6.14 Alexandria, Louisiana
Congregation Gemiluth Chassodim, corner of 3rd and Fiske streets
Architect unknown, 1908
Publisher and publication date unknown
Congregation Gemiluth Chassodim (Bestowal of Loving Kindness) was established by the Hebrew Benevolent Society of Rapides Parish, Louisiana, in early October 1859. By 1869, fundraising had begun for a synagogue building downtown at the corner of 3rd and Fiske streets. Construction was completed in 1871. Two years later, the congregation joined the Union of American Hebrew Congregations and hired Rabbi Marx Klein as its first full-time spiritual leader. This first synagogue building was a simple gable–front box-like structure, with a projecting porch, similar in form to many small–town synagogues throughout Germany in the 18th and 19th centuries. But the austere style had Gothic touches, including pointed Gothic arches atop the tall windows, which may have been filled with stained glass.
In the ten years before the turn of the century, Alexandria’s Jewish population had doubled. In 1905, the Jewish Encyclopedia reported that 600 Jews lived in the city, and Jews owned a majority of its diverse array of businesses. As one of the largest congregations in the state, Gemiluth Chassodim in 1908 erected an elegant new temple that could seat 450 people.

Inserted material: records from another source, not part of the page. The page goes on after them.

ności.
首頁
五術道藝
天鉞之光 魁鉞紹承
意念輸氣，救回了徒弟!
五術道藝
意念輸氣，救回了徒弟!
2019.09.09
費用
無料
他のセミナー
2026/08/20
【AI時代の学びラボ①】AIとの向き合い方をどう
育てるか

This beautiful building, destroyed by fire in 1956, was in a classical style reminiscent of the Roman Pantheon and the chapels and villas of 16th-century Italian architect Palladio. It incorporated such features as a high base, a prominent classical porch facing the street, and a sanctuary with a central plan and a dome—classical features that had already been adapted for synagogue use in 1903 in Detroit’s Temple Beth El, designed by Jewish architect Albert Kahn, and subsequently in several synagogues in Mississippi, and also in 1908 in Houston’s Temple Beth El. The architect of Gemiluth Chassodim is not known, but obviously was professionally trained and adept in the classical idiom.
Gemiluth Chassodim is one of the few synagogues of the period represented in a postcard with an interior view. Despite the central plan, the sanctuary was arranged longitudinally, with a straight aisle from the entrance to the platform-type bimah at the far end of the space, set beneath a choir loft with one of the great arches supporting the drum and dome. The ark was designed in a classical style with columns bearing a pediment.
After the fire, the congregation built a new modern-style sanctuary, designed by Jewish architect Max Heinberg and now listed on the National Register of Historic Places.